I thought it wa a passing fad.
>
People outside the *nix world are rediscovering the things that the
command line makes easier than any GUI -- namely, automating repetitive
tasks.
>
Trouble is, after so many decades of being conditioned by major vendors
like Microsoft and Apple to be allergic to the command line, it’s turning
out to require some major intellectual effort, on the part of both users
and vendors, to get to grips with this new-old way of doing things. Look
at Microsoft’s struggles to turn Windows into something closer to Linux.
>
Apple in theory has a slight advantage in that, buried somewhere within
its proprietary OS is the remnants of something that used to be more like
a *nix system. But it seems to have deviated too far from the mainstream,
and the company shows little interest in remedying that.
The command line is like "telling" the computer what to do. The GUI is
like "showing" the computer what to do.

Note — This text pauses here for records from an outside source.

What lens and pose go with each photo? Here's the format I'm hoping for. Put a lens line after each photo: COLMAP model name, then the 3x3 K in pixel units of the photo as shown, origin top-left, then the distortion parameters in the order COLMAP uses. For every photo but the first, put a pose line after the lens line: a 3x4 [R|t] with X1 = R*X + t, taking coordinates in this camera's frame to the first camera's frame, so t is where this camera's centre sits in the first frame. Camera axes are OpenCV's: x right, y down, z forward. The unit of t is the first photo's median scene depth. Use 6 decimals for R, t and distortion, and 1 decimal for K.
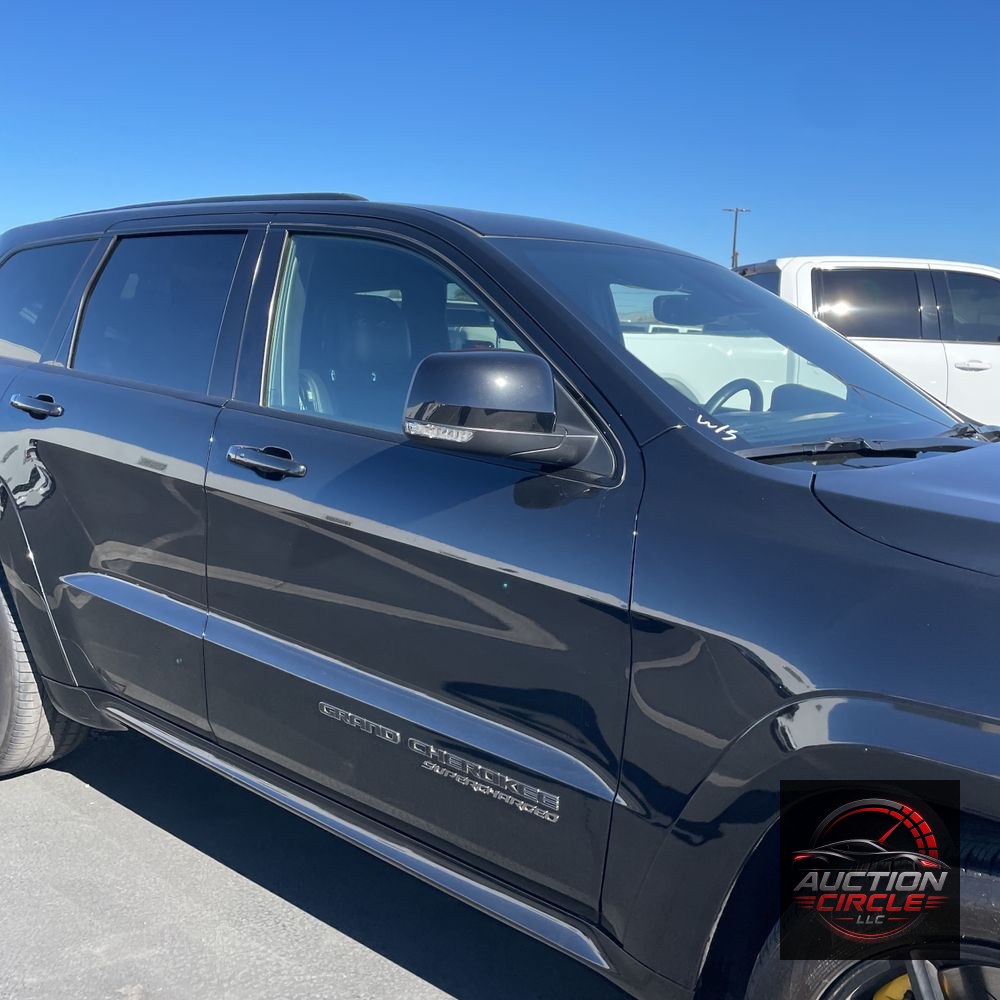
lens RADIAL K [[1000.0, 0, 501.7], [0, 1000.0, 496.4], [0, 0, 1]] dist [0.044272, 0.000000]
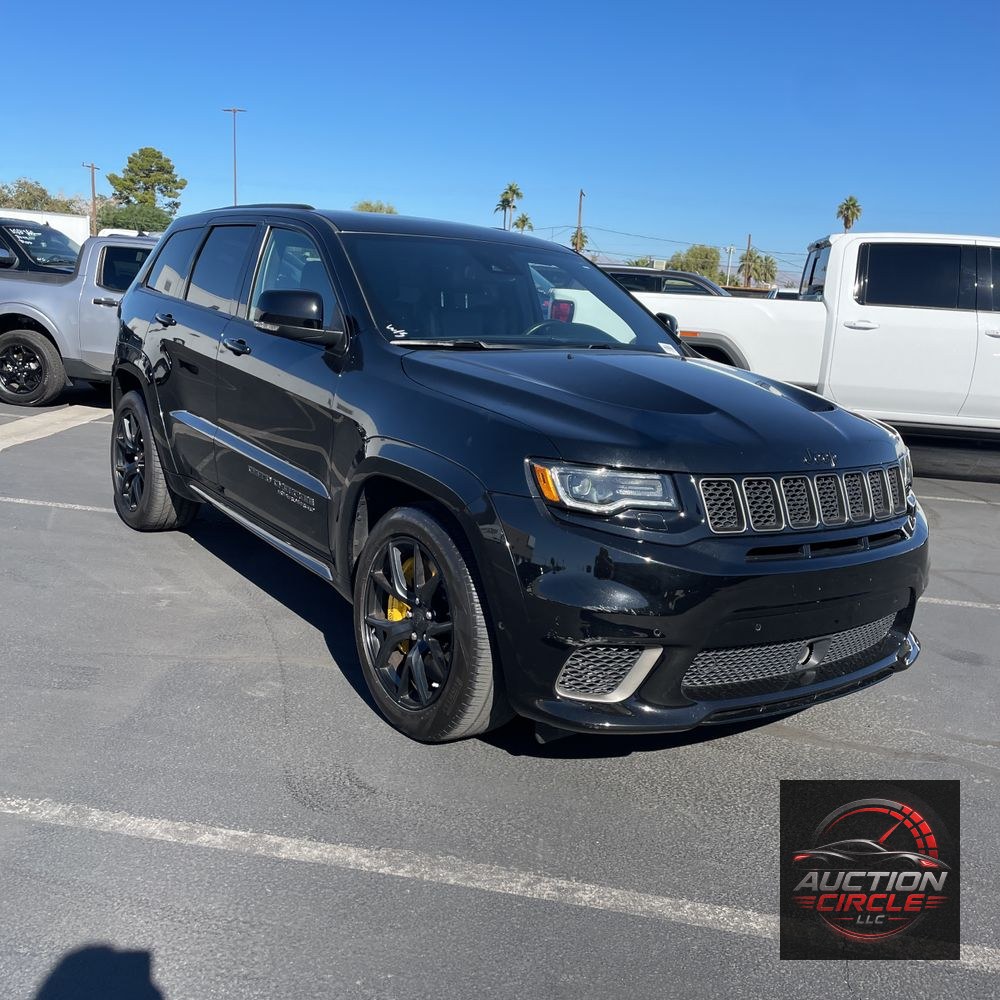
lens RADIAL K [[1000.0, 0, 487.6], [0, 1000.0, 518.6], [0, 0, 1]] dist [0.044272, 0.000000]
pose [[0.956403, 0.087153, -0.278744, 0.633642], [-0.072487, 0.995408, 0.062515, 0.112286], [0.282912, -0.039585, 0.958329, -0.597962]]
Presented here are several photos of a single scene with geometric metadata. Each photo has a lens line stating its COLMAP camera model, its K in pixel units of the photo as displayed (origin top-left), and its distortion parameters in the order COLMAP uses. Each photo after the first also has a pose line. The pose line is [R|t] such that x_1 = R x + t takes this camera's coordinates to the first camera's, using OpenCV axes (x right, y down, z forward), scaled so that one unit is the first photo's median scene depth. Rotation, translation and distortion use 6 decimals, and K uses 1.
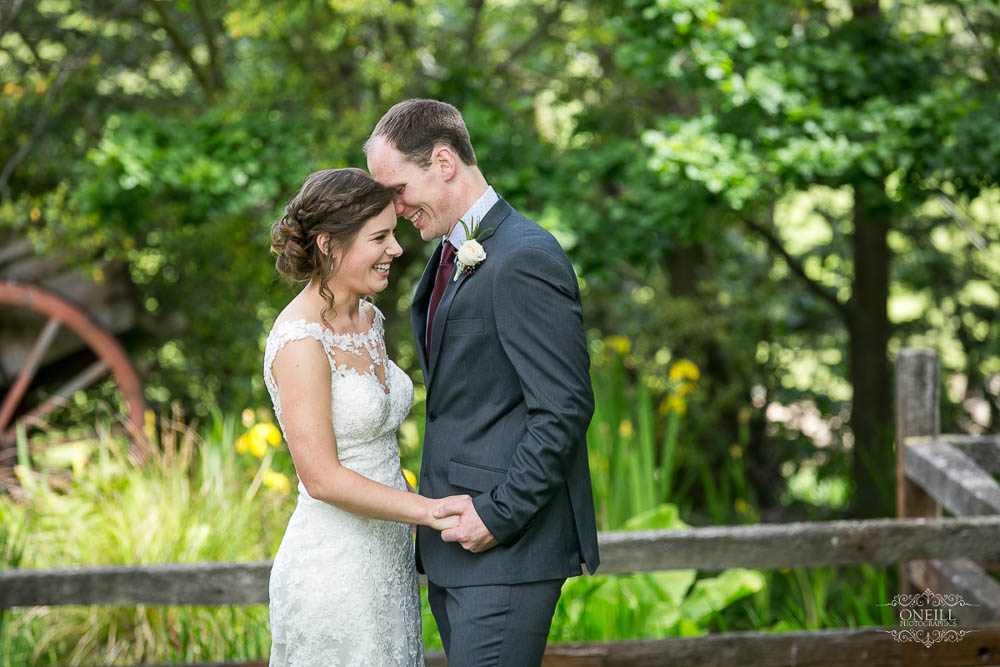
lens RADIAL K [[5322.5, 0, 501.1], [0, 5322.5, 334.5], [0, 0, 1]] dist [0.881238, 0.000000]
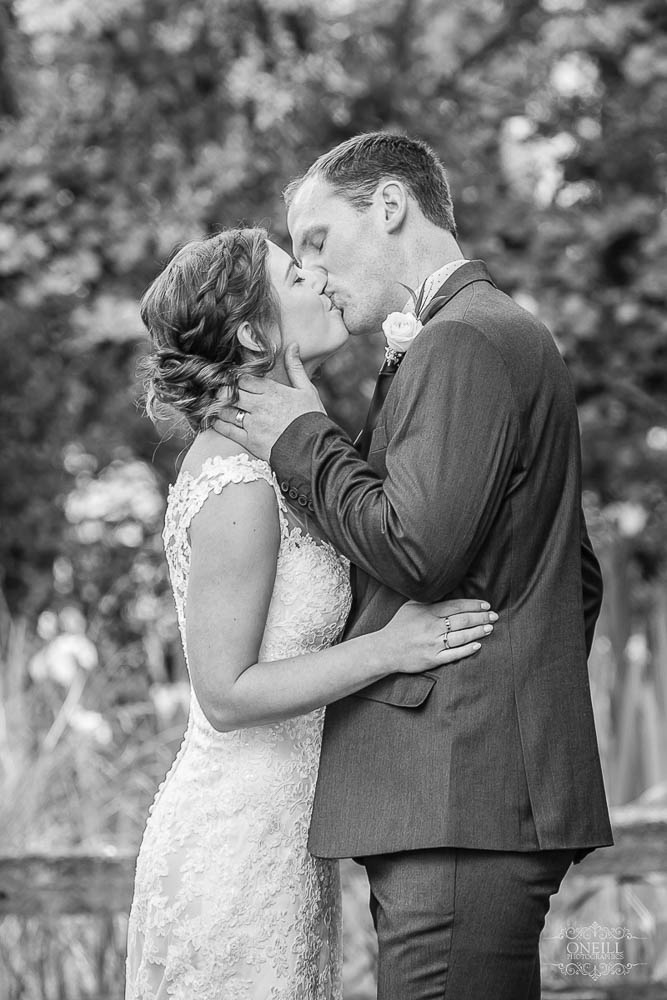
lens RADIAL K [[5322.5, 0, 329.2], [0, 5322.5, 492.1], [0, 0, 1]] dist [0.881238, 0.000000]
pose [[0.999956, 0.008448, 0.004139, -0.016391], [-0.008529, 0.999765, 0.019921, -0.013480], [-0.003970, -0.019955, 0.999793, 0.356995]]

Not having any command line
usage at all, make certain things, automation, but even composing
commands, very difficult. Imagine having to work with someone, and you alway had to show them, visually, what to do. That you could not say to them something like "grab all the bottles of beer with a green label and put them in the tub". You had to instead, point each time.
For example, at work, I often have to do repetive work (such as generate
specifications). This involves a lot of bring up dialog boxes, clicking
options, saving files, changing filenames, over and over and over again.